People v. Chait

Thomas Dickehs, J.

The theme of this coram nobis proceeding is defendant’s grievance pointing to a violation of his constitutional right to the aid of counsel.

Its basis is the court’s failure to inform and advise him of this right to counsel and to assign one when he appeared alone to defend himself.

Such laxity on the part of the court is alleged to have existed from the inception of the prosecution in the Magistrates’ Court in 1917, and to have been continued to its culmination in this court with the suspension of sentence at the addiction, following defendant’s plea of guilty by compromise on March 26, 1917, to a specified felony.

These facts were detailed in defendant’s motion papers.

The question now remaining for determination, is whether or not the evidence presented at the hearing, preponderates in favor of defendant, to warrant my granting the ultimate relief that defendant seeks.

The indictment in evidence bears the names of two attorneys as having represented defendant. One of them, Abraham Bosenblum, was noted on its face at the time of defendant’s sentence on May 31, 1917. The other, Herman Bosenblum, was noted on the inside, by. being written into a space in the imprinted wording made with the clerk’s rubber stamp, as testimonial to the filing of a notice of appearance on April 18, 1917.

These appearances in his behalf, defendant unequivocally repudiated on the the witness stand. Not only did he disclaim any attorney-and-client relationship with either, but also maintained steadfastly that he, at no time, had had any other attorney represent him as his attorney in this case.

In support thereof, defendant produced documentary evidence of the recorded number of attorneys with the surname Bosenblum in the proximate years preceding the year 1917 and *230in 1917, and also produced living witnesses whose names corresponded to the names noted on the indictment.

The telephone directory of the New York Telephone Company disclosed that the name of an Abraham Bosenblum was listed in the year 1901, and remained therein until the year 1903, and then it was not thereafter listed.

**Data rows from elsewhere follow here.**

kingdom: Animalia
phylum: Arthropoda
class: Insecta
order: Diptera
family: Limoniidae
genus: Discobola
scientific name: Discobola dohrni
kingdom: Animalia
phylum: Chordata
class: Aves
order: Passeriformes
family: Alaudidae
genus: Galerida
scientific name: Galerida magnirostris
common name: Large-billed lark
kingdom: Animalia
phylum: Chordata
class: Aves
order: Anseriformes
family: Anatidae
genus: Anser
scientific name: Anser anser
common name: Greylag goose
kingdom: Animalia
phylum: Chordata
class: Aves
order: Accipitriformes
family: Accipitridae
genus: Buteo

From the year 1903 to 1907, no such name as Abraham Bosenblum was listed as attorney. In the year 1917, the name of Abraham Bosenblum was the only listed attorney by such name, and his address was given therein as 320 Broadway.

Defendant showed convincingly that in the year 1917, there were two lawyers in the active practice of their profession in this State. Both their surnames were Bosenblum but their first names were Abraham and Herman.

The lawyer with the name, Abraham Bosenblum, corresponding to that noted on the indictment, appeared as a witness for defendant and testified, in substance, that he was the Abraham Bosenblum listed in the telephone directory for the year 1917; that he did not know of any other Abraham Bosenblum practicing as an attorney at that time; and that he did not know defendant, and stated further that he did not in the year 1917 or ever represent defendant.

The other, with the name, Herman Bosenblum, corresponding to that noted on the indictment, appeared also as a witness for defendant. He testified, in substance, that he had had offices at 116 or 132 Nassau Street in. the year 1917, and that, at the times of testifying, he had no independent memory of having ever represented defendant.

Lawyers who had represented the codefendants were called as witnesses by the People. They, however, all testified to the lack of an independent memory regarding the particular procedure that was then followed in this case.

Clerks employed in the court at the time in question, fared no better as witnesses for the People. Although they testified as to the general procedure that was followed in those days for the taking of a plea, they, too, had no independent memory concerning the particular procedure followed in this case.

On the People’s side of the issue, therefore, the sole and the only direct evidence for reliance, was the indictment bearing the afore-stated notations of the attorneys’ names.

As to whether there were minutes of the arraignment, the plea, or /and the sentence, the answer must remain in the dark. The clerk’s records contained none, and so, none were produced.

In the light of the established rule that the burden of proof to overcome the presumption of regularity by a preponderance *231of credible and sufficient evidence, is devolved upon defendant in the first instance, and, then, the People are required to come forward with evidence to controvert defendant’s evidence and thereby show compliance with the mandatory requirement of the relative statute, after the production by defendant of a quantum of evidence sufficient to rebut such presumption (Matter of Bojinoff v. People, 299 N. Y. 145), I conclude, upon weighing the entire proof in the balance, that defendant has met his evidentiary obligation, whereas the People have been found wanting in theirs; consequently, as trier of the facts, I resolve my finding in favor of defendant. (People v. Richetti, 302 N. Y. 290, 298; People v. Langan, 303 N. Y. 474, 480.)

For comparison of facts and circumstances similar in aspect to some in this case and for judicial views thereon, I refer to People v. Conroy (1 A D 2d 513); People v. Burnash (1 A D 2d 496); People v. Brillian (3 A D 2d 318); People v. Lain (309 N. Y. 291).

See also review on the subject in Frank on Coram Nobis (par. 402, p. 80 [1957 Supplement]).

The record before me warrants the granting of the relief. Consequently, the motion is declared granted.

The District Attorney is directed to enter an order in conformance with the decision herein and to forward a certified copy to defendant and his attorney.